An Operation Rio Grande Success Story: Meet Fabian Yazzie
Every weekday, 49-year-old Fabian Yazzie wakes up at 3:30 a.m., hops on his bicycle, boards a train traveling to the opposite end of the valley and clocks into work at exactly 5:20 a.m. It's a long haul, but the formerly homeless Yazzie says it doesn't bother him.
He gets plenty of rest these days. Yazzie and his wife have a new apartment and, he says, a new lease on life.
"I've got a nice place to stay," Yazzie says. "Financially I'm okay. I don't have to worry about where I'm going to go eat or where I'm going to go sleep."
A year ago this week, law enforcement converged on Salt Lake City's downtown homeless shelter to crack down on rampant drug use and violence. Operation Rio Grande , as it's officially known, led to hundreds of arrests and displaced many homeless people to other parts of the state.

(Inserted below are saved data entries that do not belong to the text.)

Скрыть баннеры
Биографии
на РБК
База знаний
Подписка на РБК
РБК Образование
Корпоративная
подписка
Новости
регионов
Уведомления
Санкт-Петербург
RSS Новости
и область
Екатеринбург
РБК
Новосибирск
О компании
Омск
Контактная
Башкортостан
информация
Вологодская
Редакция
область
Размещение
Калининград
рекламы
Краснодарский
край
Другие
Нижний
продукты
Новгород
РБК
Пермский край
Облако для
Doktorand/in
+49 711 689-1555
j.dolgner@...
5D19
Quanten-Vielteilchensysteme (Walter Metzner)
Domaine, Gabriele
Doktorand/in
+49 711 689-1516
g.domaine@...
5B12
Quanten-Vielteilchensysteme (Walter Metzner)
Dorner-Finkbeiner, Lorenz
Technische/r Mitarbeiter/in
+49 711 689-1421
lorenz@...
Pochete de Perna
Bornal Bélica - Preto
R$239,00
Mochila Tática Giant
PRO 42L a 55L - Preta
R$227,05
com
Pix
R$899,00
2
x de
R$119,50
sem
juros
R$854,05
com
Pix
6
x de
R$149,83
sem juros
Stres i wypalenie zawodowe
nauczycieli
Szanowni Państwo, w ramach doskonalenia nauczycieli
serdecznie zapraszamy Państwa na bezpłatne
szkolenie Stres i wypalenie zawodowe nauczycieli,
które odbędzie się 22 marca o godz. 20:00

While the crackdown has its critics, it's given some people, like Yazzie, a chance at self-sufficiency.
Yazzie was one of those living at The Road Home shelter and working for a temp agency when Operation Rio Grande started a year ago. He enrolled in the operation's "Dignity of Work" program, attended four weeks of training in framing at Salt Lake Community College and is now employed at a building materials and construction company in West Jordan.

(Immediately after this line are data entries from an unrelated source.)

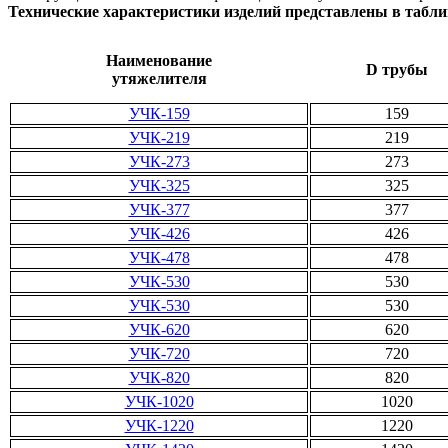
Технические характеристики изделий представлены в табли
Наименование
D трубы
утяжелителя
УЧК-159
159
УЧК-219
219
УЧК-273
273
УЧК-325
325
УЧК-377
377
УЧК-426
426
УЧК-478
478
УЧК-530
530
УЧК-530
530
УЧК-620
620
УЧК-720
720
УЧК-820
820
УЧК-1020
1020
УЧК-1220
1220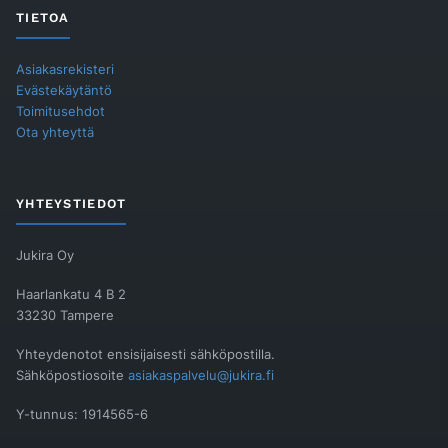
TIETOA
Asiakasrekisteri
Evästekäytäntö
Toimitusehdot
Ota yhteyttä
YHTEYSTIEDOT
Jukira Oy
Haarlankatu 4 B 2
33230 Tampere
Yhteydenotot ensisijaisesti sähköpostilla.
Sähköpostiosoite
asiakaspalvelu@jukira.fi
Y-tunnus: 1914565-6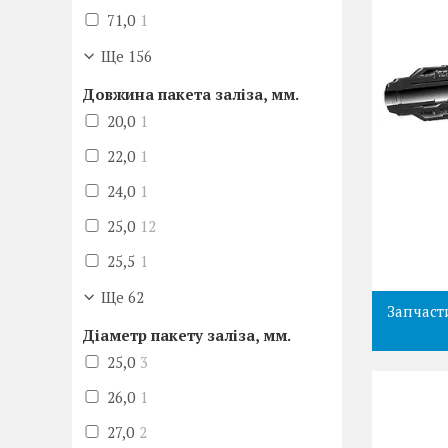
71,0
1
Ще 156
Довжина пакета заліза, мм.
20,0
1
22,0
1
24,0
1
25,0
12
25,5
1
Ще 62
Запчаст
Діаметр пакету заліза, мм.
25,0
3
26,0
1
27,0
2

The shelter was hard in more ways than one, Yazzie remembers. It was noisy and he had to keep an eye on his belongings so they wouldn't be stolen.
Now, a huge weight has been lifted from Yazzie's shoulders over the last six months - literally. He no longer carries a bulky backpack filled with his personal belongings. That alone has done a lot for his self-esteem.
"You'd go into a store and people would follow you around because they would think that you were probably in there to take something," he says. "Now it's not like that. I don't carry around anything anymore, except for my lunch."
Ami Cragun, one of Yazzie's managers, says he is always well-prepared and eager to work.
"We just feel really lucky that we extended an offer and he accepted because we knew we wanted him from the get-go, the first time we met him," Cragun says.
It's stories like Yazzie's that state and local leaders hope to highlight Tuesday on the one-year anniversary of the operation, which is expected to cost taxpayers $67 million over two years.
Operation Rio Grande's Dignity of Work Program has helped around 92 people find employment since November, according to officials. At least eight of those participants, including Yazzie, earned certificates in framing from Salt Lake Community College.
"I know I can do this, and do other things I want to do because I proved to myself I can be self-sufficient again," Yazzie says.